Все слишком тихое и неподвижное, отчего мозги Дева превращаются в микрофонные помехи. Он начисто забывает, что собирался сказать. Он десять раз писал сценарии подобных сцен для других людей, но понятия не имеет, что говорить самому. Он понятия не имеет, что говорить в реальной ситуации.
— Знаю, я все похерил, — начинает Дев. — Черт, «похерил» на телевидении не говорят! Ну и на хер! — Он бьет себя кулаком по голове и делает три глубоких вдоха. В тридцати футах от него Чарли улыбается, и Дева эта улыбка воодушевляет. Он делает шаг вперед. — На самом деле я хочу извиниться. Понимаю, разговаривать со мной ты не хочешь, но думаю, что, как минимум, извиниться я должен. — Дев делает еще один шаг вперед, замечает, что Чарли напрягается, и замирает. — Прости, что сбежал без предупреждения, но я решил, что ты никогда не выберешь меня по-настоящему, поэтому выбрал сам. Я не верил, что мне — нам — есть место в мире «Долго и счастливо», но ты переписал
Затянувшуюся минуту обрывает Чарли.
— Звучит скорее как попытка оправдаться, чем как извинение.
— Разве нельзя совместить первое и второе? — Дев смущенно пожимает плечами, надеясь обаянием спастись от публичного унижения. Хотя, с другой стороны, своим уходом он публично унизил Чарли, поэтому заслуживает именно такого. — Мне стыдно, что я сдался, когда стало трудно. Стыдно, что не увидел другого конца для нашей истории. Но мне не стыдно, что я сбежал, потому что я должен был научиться ответственнее относиться к своему здоровью.
— Да, знаю, — отзывается Чарли и делает шаг вперед. Дев тоже делает шаг вперед, и теперь их разделяет только его рост, умноженный на два. — Так ты лишь ради этого пришел поговорить со мной перед двадцатью миллионами зрителей? Чтобы извиниться?
Деву хочется сказать «да». Хочется улыбнуться, обратить все в шутку, стать Девом-весельчаком. Чарли с ним разговаривать не желает, поэтому куда легче было бы взяться за старое — оно же как эта джинсовка, взял и натянул — спрятать разбитое сердце за безразличной улыбочкой. Потому что нет ничего страшнее, чем стоять перед всем миром и объявлять, что заслуживаешь любви.
Но потом Дев вспоминает слова Джулс. Может, это шоу — дерьмо. Может (ладно, почти наверняка), сказочной любви не существует. Чарли Уиншо не Прекрасный принц, но человек он совершенно необыкновенный. И может, Дев по-любому заслуживает право стоять на этой сцене. Может, они оба его заслуживают.
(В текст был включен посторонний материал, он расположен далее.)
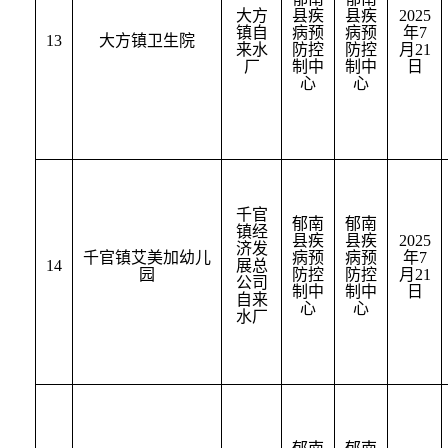
大方
县疾
县疾
2025
镇自
病预
病预
年
7
13
大方镇卫生院
来水
防控
防控
月
21
厂
制中
制中
日
心
心
千官
郁南
郁南
镇经
县疾
县疾
2025
济发
千官镇艾美加幼儿
病预
病预
年
7
14
展总
园
防控
防控
月
21
公司
制中
制中
日
自来
心
心
水厂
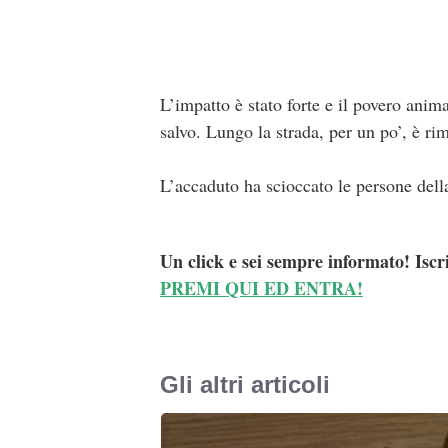
L’impatto è stato forte e il povero anim
salvo. Lungo la strada, per un po’, è ri
L’accaduto ha scioccato le persone della
Un click e sei sempre informato! Iscr
PREMI QUI ED ENTRA!
Gli altri articoli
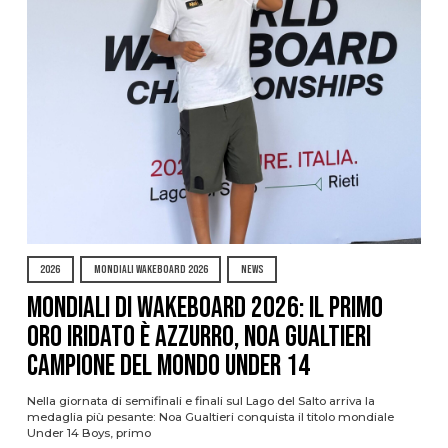
2026
MONDIALI WAKEBOARD 2026
NEWS
Mondiali di Wakeboard 2026: il primo
oro iridato è azzurro, Noa Gualtieri
campione del mondo Under 14
Nella giornata di semifinali e finali sul Lago del Salto arriva la
medaglia più pesante: Noa Gualtieri conquista il titolo mondiale
Under 14 Boys, primo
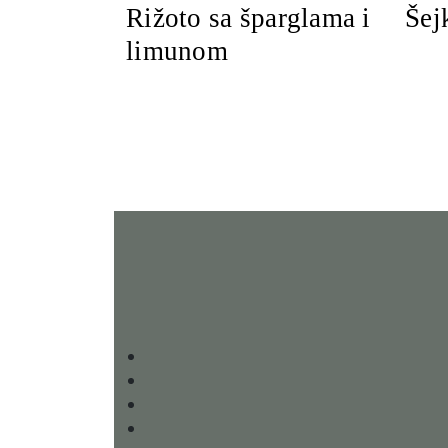
Rižoto sa šparglama i
Šej
limunom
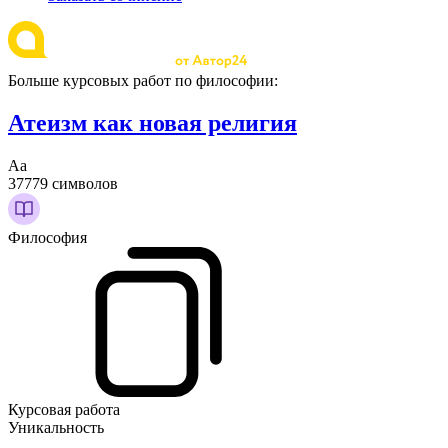
Больше курсовых работ по философии:
Атеизм как новая религия
Аа
37779 символов
Философия
Курсовая работа
Уникальность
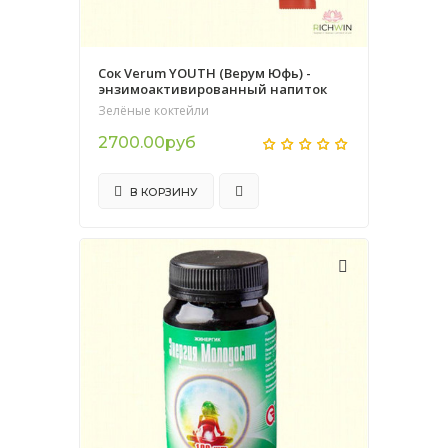
Сок Verum YOUTH (Верум Юфь) -
энзимоактивированный напиток
Зелёные коктейли
2700.00руб
В КОРЗИНУ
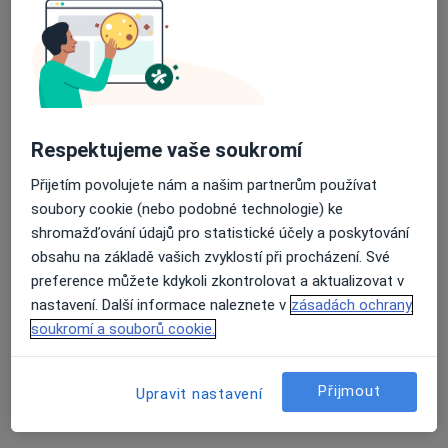
Theraplay
Respektujeme vaše soukromí
Dětský psycholog, Psycholog, Psychoterapeut
Přijetím povolujete nám a našim partnerům používat
23 názorů
soubory cookie (nebo podobné technologie) ke
Čujkovova 1736/30, Ostrava
•
Mapa
shromažďování údajů pro statistické účely a poskytování
Theraplay
obsahu na základě vašich zvyklostí při procházení. Své
Individuální terapie
preference můžete kdykoli zkontrolovat a aktualizovat v
nastavení. Další informace naleznete v
zásadách ochrany
soukromí a souborů cookie.
Mgr. Marek Hrtoň
Přijmout
Upravit nastavení
Tato klinika nemá specialisty s dostupnými termíny v online kalendáři
Zobrazit profil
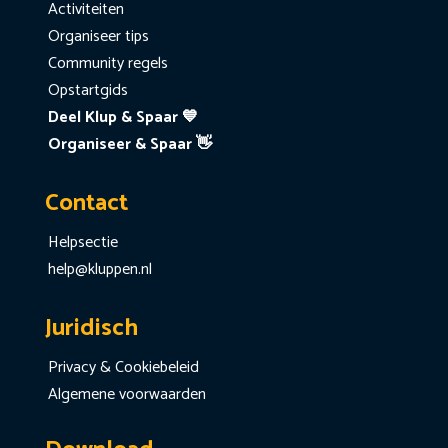
Activiteiten
Organiseer tips
Community regels
Opstartgids
Deel Klup & Spaar 💙
Organiseer & Spaar 👋
Contact
Helpsectie
help@kluppen.nl
Juridisch
Privacy & Cookiebeleid
Algemene voorwaarden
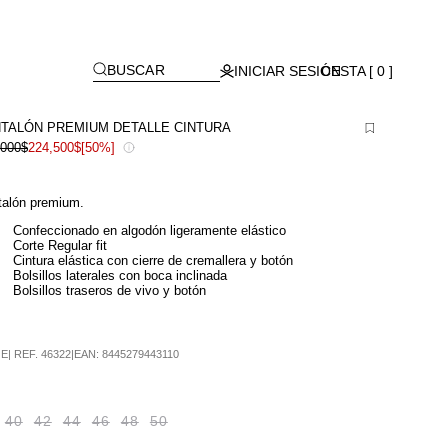
[
]
BUSCAR
INICIAR SESIÓN
CESTA [ 0 ]
TALÓN PREMIUM DETALLE CINTURA
,000$
224,500$
[50%]
talón premium.
Confeccionado en algodón ligeramente elástico
Corte Regular fit
Cintura elástica con cierre de cremallera y botón
Bolsillos laterales con boca inclinada
Bolsillos traseros de vivo y botón
GE
|
REF.
46322
|
EAN:
8445279443110
40
42
44
46
48
50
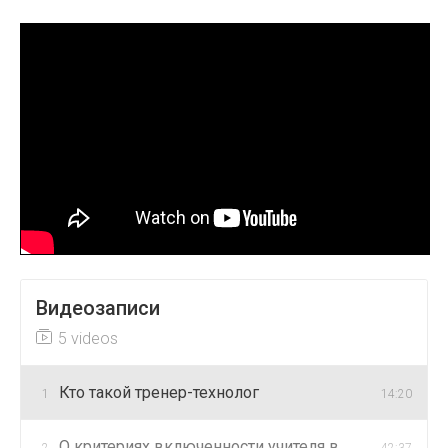
Видеозаписи
5 videos
Кто такой тренер-технолог
1
14:20
О критериях включенности учителя в
2
42:37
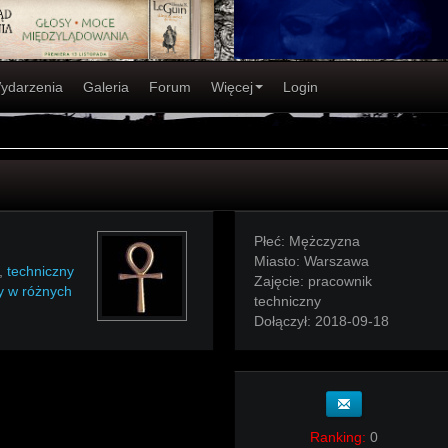
ydarzenia
Galeria
Forum
Więcej
Login
Płeć:
Mężczyzna
Miasto:
Warszawa
,
techniczny
Zajęcie:
pracownik
ny w różnych
techniczny
Dołączył:
2018-09-18
Ranking:
0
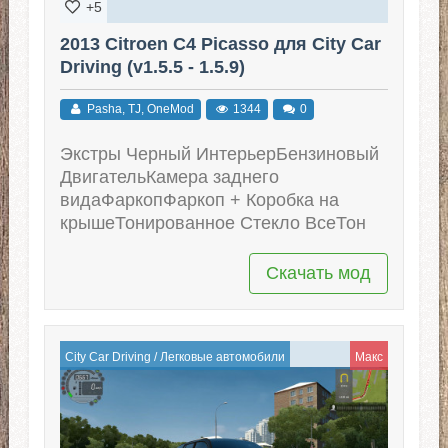
+5
2013 Citroen C4 Picasso для City Car
Driving (v1.5.5 - 1.5.9)
Pasha, TJ, OneMod
1344
0
Экстры Черный ИнтерьерБензиновый
ДвигательКамера заднего
видаФаркопФаркоп + Коробка на
крышеТонированное Стекло ВсеТон
Скачать мод
City Car Driving
/
Легковые автомобили
Макс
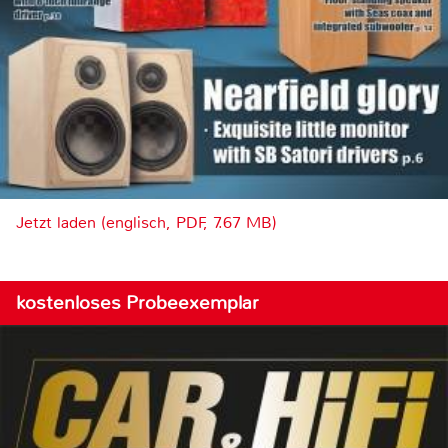
Jetzt laden (englisch, PDF, 7.67 MB)
kostenloses Probeexemplar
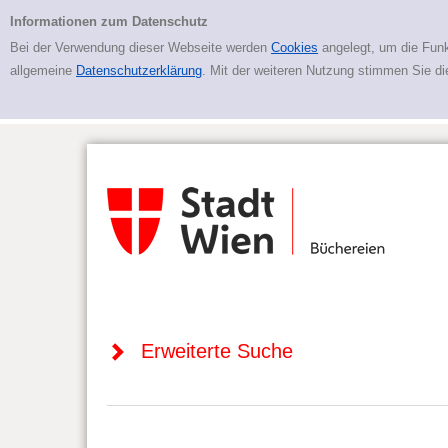
Zur erweiterten Suche springen
Erweiterte Suche
Informationen zum Datenschutz
Bei der Verwendung dieser Webseite werden
Cookies
angelegt, um die Funk
allgemeine
Datenschutzerklärung
. Mit der weiteren Nutzung stimmen Sie d
Erweiterte Suche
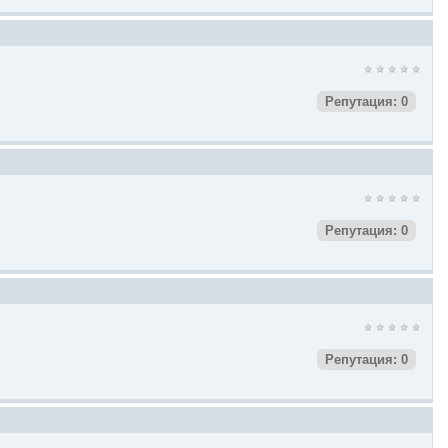
Репутация: 0
Репутация: 0
Репутация: 0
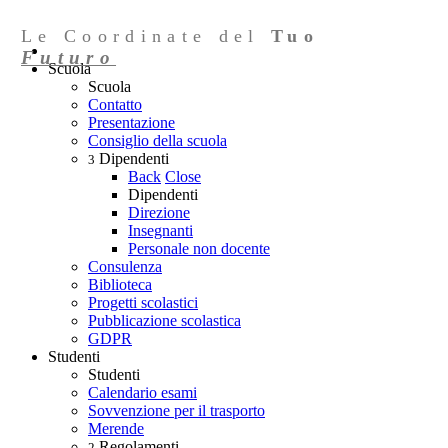
Le Coordinate del
Tuo
Futuro
Scuola
Scuola
Contatto
Presentazione
Consiglio della scuola
Dipendenti
3
Back
Close
Dipendenti
Direzione
Insegnanti
Personale non docente
Consulenza
Biblioteca
Progetti scolastici
Pubblicazione scolastica
GDPR
Studenti
Studenti
Calendario esami
Sovvenzione per il trasporto
Merende
Regolamenti
2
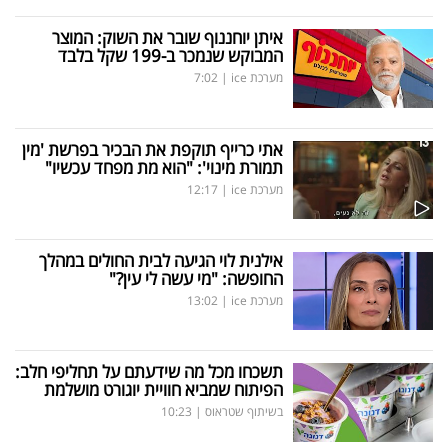
איתן יוחננוף שובר את השוק: המוצר
המבוקש שנמכר ב-199 שקל בלבד
מערכת ice
|
7:02
אתי כרייף תוקפת את הבכיר בפרשת 'מין
תמורת מינוי': "הוא מת מפחד עכשיו"
מערכת ice
|
12:17
אילנית לוי הגיעה לבית החולים במהלך
החופשה: "מי עשה לי עין?"
מערכת ice
|
13:02
תשכחו מכל מה שידעתם על תחליפי חלב:
הפיתוח שמביא חוויית יוגורט מושלמת
בשיתוף שטראוס
|
10:23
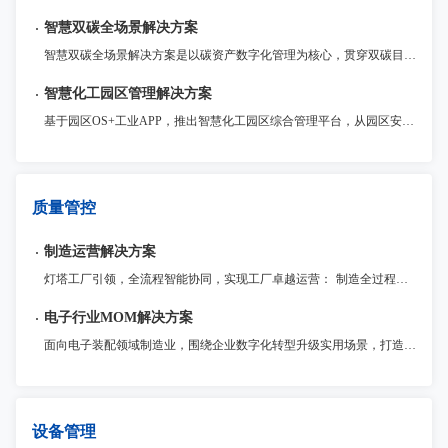
智慧双碳全场景解决方案
智慧双碳全场景解决方案是以碳资产数字化管理为核心，贯穿双碳目标规划、减碳路径实施的全流程服务体系，通过物联网、大数据、AI等数字化技术深度融合，赋能企业实现数字化可持续建设与绿色转型。
智慧化工园区管理解决方案
基于园区OS+工业APP，推出智慧化工园区综合管理平台，从园区安全、环保、环境、能源、应急、管理等多方面入手，运用工业互联网技术手段，融入智慧化工园区的各个环境当中，解决化工园区和企业不同场景需求，为化工园区和园区内的企业数字化赋能，打造一个安全、便捷、高效、节能、智能的数智化工产业园区。
质量管控
制造运营解决方案
灯塔工厂引领，全流程智能协同，实现工厂卓越运营： 制造全过程监管与追溯：全面记录制造全流程数据，提升整体运营效率和质量控制水平。 流程敏捷化定制与优化：灵活定制生产管理流程和功能扩展，满足企业不同发展阶段的需求。 灯塔工厂管理实践引领：数据驱动生产资源配置，高效应对市场变化，提高盈利能力。
电子行业MOM解决方案
面向电子装配领域制造业，围绕企业数字化转型升级实用场景，打造统一管理MOM运营平台，以模块化提供包括生产（MES）、质量（QMS）、仓储（WMS）、设备物联（IOT）、电子工艺（ESOP）、现场问题管理（Andon）等制造领域各业务支撑系统，为企业提供一体化运营管理整套系统解决方案。
设备管理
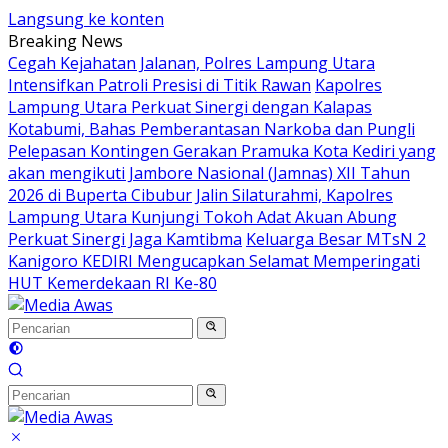
Langsung ke konten
Breaking News
Cegah Kejahatan Jalanan, Polres Lampung Utara
Intensifkan Patroli Presisi di Titik Rawan
Kapolres
Lampung Utara Perkuat Sinergi dengan Kalapas
Kotabumi, Bahas Pemberantasan Narkoba dan Pungli
Pelepasan Kontingen Gerakan Pramuka Kota Kediri yang
akan mengikuti Jambore Nasional (Jamnas) XII Tahun
2026 di Buperta Cibubur
Jalin Silaturahmi, Kapolres
Lampung Utara Kunjungi Tokoh Adat Akuan Abung
Perkuat Sinergi Jaga Kamtibma
Keluarga Besar MTsN 2
Kanigoro KEDIRI Mengucapkan Selamat Memperingati
HUT Kemerdekaan RI Ke-80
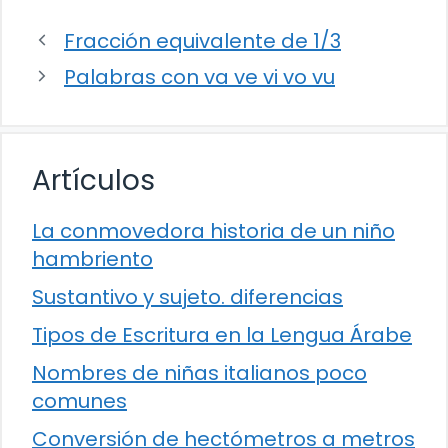
Fracción equivalente de 1/3
Palabras con va ve vi vo vu
Artículos
La conmovedora historia de un niño
hambriento
Sustantivo y sujeto. diferencias
Tipos de Escritura en la Lengua Árabe
Nombres de niñas italianos poco
comunes
Conversión de hectómetros a metros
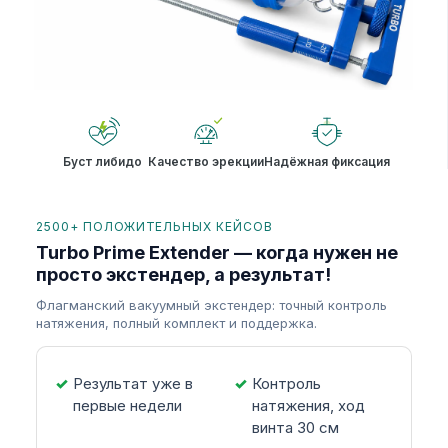
Буст либидо
Качество эрекции
Надёжная фиксация
2500+ ПОЛОЖИТЕЛЬНЫХ КЕЙСОВ
Turbo Prime Extender — когда нужен не
просто экстендер, а результат!
Флагманский вакуумный экстендер: точный контроль
натяжения, полный комплект и поддержка.
Результат уже в
Контроль
первые недели
натяжения, ход
винта 30 см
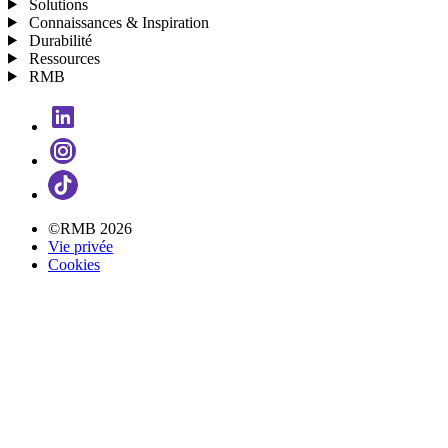
Solutions
Connaissances & Inspiration
Durabilité
Ressources
RMB
©RMB 2026
Vie privée
Cookies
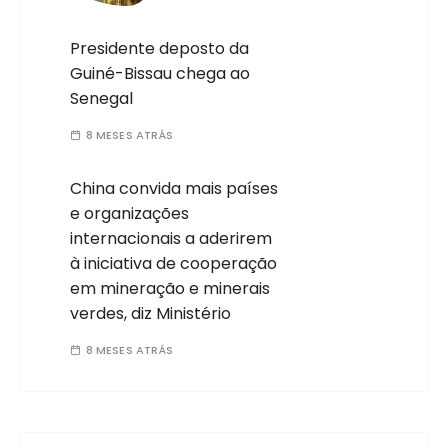
Presidente deposto da
Guiné-Bissau chega ao
Senegal
8 MESES ATRÁS
China convida mais países
e organizações
internacionais a aderirem
à iniciativa de cooperação
em mineração e minerais
verdes, diz Ministério
8 MESES ATRÁS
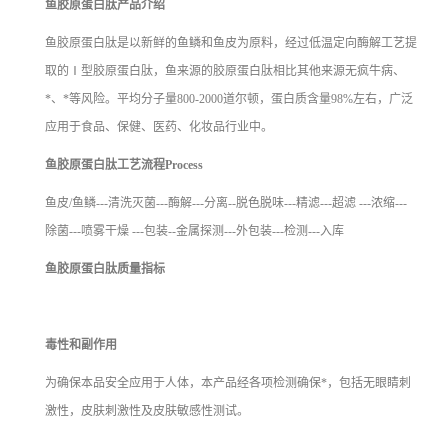
鱼胶原蛋白肽产品介绍
鱼胶原蛋白肽是以新鲜的鱼鳞和鱼皮为原料，经过低温定向酶解工艺提
取的Ⅰ型胶原蛋白肽，鱼来源的胶原蛋白肽相比其他来源无疯牛病、
*、*等风险。平均分子量800-2000道尔顿，蛋白质含量98%左右，广泛
应用于食品、保健、医药、化妆品行业中。
鱼胶原蛋白肽工艺流程Process
鱼皮/鱼鳞---清洗灭菌---酶解---分离--脱色脱味---精滤---超滤 ---浓缩---
除菌---喷雾干燥 ---包装--金属探测---外包装---检测---入库
鱼胶原蛋白肽质量指标
毒性和副作用
为确保本品安全应用于人体，本产品经各项检测确保*，包括无眼睛刺
激性，皮肤刺激性及皮肤敏感性测试。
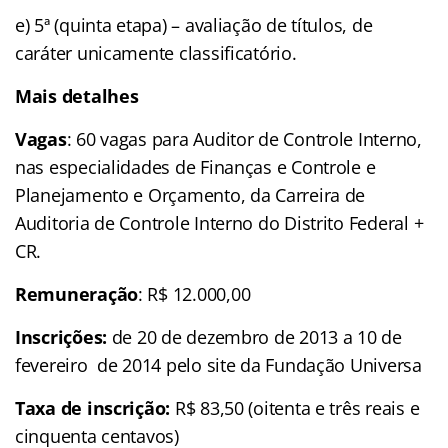
e) 5ª (quinta etapa) – avaliação de títulos, de
caráter unicamente classificatório.
Mais detalhes
Vagas
: 60 vagas para Auditor de Controle Interno,
nas especialidades de Finanças e Controle e
Planejamento e Orçamento, da Carreira de
Auditoria de Controle Interno do Distrito Federal +
CR.
Remuneração
: R$ 12.000,00
Inscrições:
de 20 de dezembro de 2013 a 10 de
fevereiro de 2014 pelo site da Fundação Universa
Taxa de inscrição:
R$ 83,50 (oitenta e três reais e
cinquenta centavos)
— Нет, Чарли, я пришел сказать, что люблю тебя. Не любить тебя я вряд ли смогу и сейчас люблю тебя сильнее, чем три месяца назад. Я хочу домик и пазлы и горшки с цветами на подоконниках — если всего этого до сих пор хочешь ты.
Лицо Чарли становится таким, в какое когда-то влюбился Дев, — брови сердито насуплены, на лбу нервный пот.
— И ты больше не отстранишься?
— Не отстранюсь.
Чарли делает три шага вперед. Вместе с расстоянием между ними сокращается остальное, и вот разговор уже сводится к ним двоим, стоящим в футе друг от друга. Чарли молчит, и Дев молчит, не зная, что еще сказать. Идеальных слов нет, потому что не идеален он, не идеален Чарли и вся ситуация совершенно не идеальна.
— Детей я по-прежнему хочу, — выпаливает Дев, фыркнув.
— Ну да, — улыбается Чарли, — ты ведь об этом уже говорил.
— И жениться хочу.
— И это тоже не новость.
Чарли здесь, рядом, и Дев понимает, что теперь его очередь тянуться к нему. И он тянется. Он берет Чарли за руку, переплетает их пальцы. Чарли не сопротивляется, и у Дева появляется глупая надежда.
Чарли закусывает нижнюю губу.
— А белый смокинг обсуждению подлежит?
Дев мрачно качает головой.
— Нет.
Чарли хватает Дева за ворот джинсовки.